EXCERTO FORNECIDO.

************

Nomear, neste contexto, não é rotular. É dar sentido. É dar chão. É dar ferramentas.
Costumo dizer que existe a saúde mental do silêncio. Hoje já se sabe que há algo que adoece mais depressa do que o corpo; a autoestima de uma criança que sente que está sempre a falhar. Que é corrigida o dia todo. Que é julgada a toda a hora. Que nunca é suficiente. Que não consegue fazer amigos porque não entende os códigos sociais, mas também não sabe porquê.
Sem diagnóstico, a culpa instala-se. Na criança: “O que há de errado comigo?”. Nalguns pais: “Como é que não consigo educá-la?”. Nos professores: “Porque é que nada resulta com este aluno?”

************

O QUE SE PEDE. Reproduza, a partir do excerto fornecido, o trecho que vai de "Costumo dizer que" até "não sabe porquê.", inclusive.

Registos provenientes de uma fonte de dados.
************

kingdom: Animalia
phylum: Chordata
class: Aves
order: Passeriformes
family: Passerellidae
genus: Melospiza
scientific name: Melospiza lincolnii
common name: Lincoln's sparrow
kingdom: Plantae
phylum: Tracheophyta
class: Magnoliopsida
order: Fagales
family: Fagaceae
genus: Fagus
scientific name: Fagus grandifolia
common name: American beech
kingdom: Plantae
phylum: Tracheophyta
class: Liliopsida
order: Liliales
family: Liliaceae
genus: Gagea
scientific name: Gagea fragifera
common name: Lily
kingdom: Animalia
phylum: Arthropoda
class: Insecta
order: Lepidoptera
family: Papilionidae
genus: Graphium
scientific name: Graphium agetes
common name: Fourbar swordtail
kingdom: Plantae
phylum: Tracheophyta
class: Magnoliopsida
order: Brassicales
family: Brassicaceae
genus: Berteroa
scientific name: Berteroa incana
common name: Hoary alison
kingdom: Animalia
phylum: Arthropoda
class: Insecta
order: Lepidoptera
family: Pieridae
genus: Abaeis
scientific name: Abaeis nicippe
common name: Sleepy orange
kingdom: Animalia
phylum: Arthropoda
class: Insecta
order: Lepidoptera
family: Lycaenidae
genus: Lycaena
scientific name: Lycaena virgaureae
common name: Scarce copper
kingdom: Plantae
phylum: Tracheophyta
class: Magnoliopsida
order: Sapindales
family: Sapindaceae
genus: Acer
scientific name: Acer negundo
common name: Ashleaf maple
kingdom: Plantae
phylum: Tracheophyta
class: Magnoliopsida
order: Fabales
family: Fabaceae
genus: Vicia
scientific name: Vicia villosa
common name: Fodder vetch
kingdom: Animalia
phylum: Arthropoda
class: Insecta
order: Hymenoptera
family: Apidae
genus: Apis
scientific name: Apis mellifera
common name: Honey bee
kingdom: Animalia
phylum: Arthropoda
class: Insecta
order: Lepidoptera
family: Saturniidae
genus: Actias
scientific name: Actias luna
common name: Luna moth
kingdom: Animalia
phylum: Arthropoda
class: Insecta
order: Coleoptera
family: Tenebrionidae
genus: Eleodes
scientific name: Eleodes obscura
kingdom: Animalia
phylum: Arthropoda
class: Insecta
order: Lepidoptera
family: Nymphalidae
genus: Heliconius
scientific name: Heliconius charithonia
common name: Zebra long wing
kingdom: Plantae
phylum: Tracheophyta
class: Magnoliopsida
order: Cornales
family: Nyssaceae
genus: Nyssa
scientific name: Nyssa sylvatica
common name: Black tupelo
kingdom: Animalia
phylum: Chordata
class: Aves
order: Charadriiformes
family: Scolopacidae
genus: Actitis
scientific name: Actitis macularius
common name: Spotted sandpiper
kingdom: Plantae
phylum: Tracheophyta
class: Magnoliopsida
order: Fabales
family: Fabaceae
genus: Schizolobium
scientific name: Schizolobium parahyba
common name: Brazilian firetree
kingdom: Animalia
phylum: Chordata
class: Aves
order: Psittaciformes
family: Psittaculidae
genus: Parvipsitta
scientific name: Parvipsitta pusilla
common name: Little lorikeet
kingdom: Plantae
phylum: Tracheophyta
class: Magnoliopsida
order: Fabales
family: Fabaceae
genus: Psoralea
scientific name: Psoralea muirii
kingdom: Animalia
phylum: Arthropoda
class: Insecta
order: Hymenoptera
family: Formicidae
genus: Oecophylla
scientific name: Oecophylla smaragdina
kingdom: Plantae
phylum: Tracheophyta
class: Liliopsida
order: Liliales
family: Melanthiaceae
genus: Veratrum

************

RESPOSTA.
Costumo dizer que existe a saúde mental do silêncio. Hoje já se sabe que há algo que adoece mais depressa do que o corpo; a autoestima de uma criança que sente que está sempre a falhar. Que é corrigida o dia todo. Que é julgada a toda a hora. Que nunca é suficiente. Que não consegue fazer amigos porque não entende os códigos sociais, mas também não sabe porquê.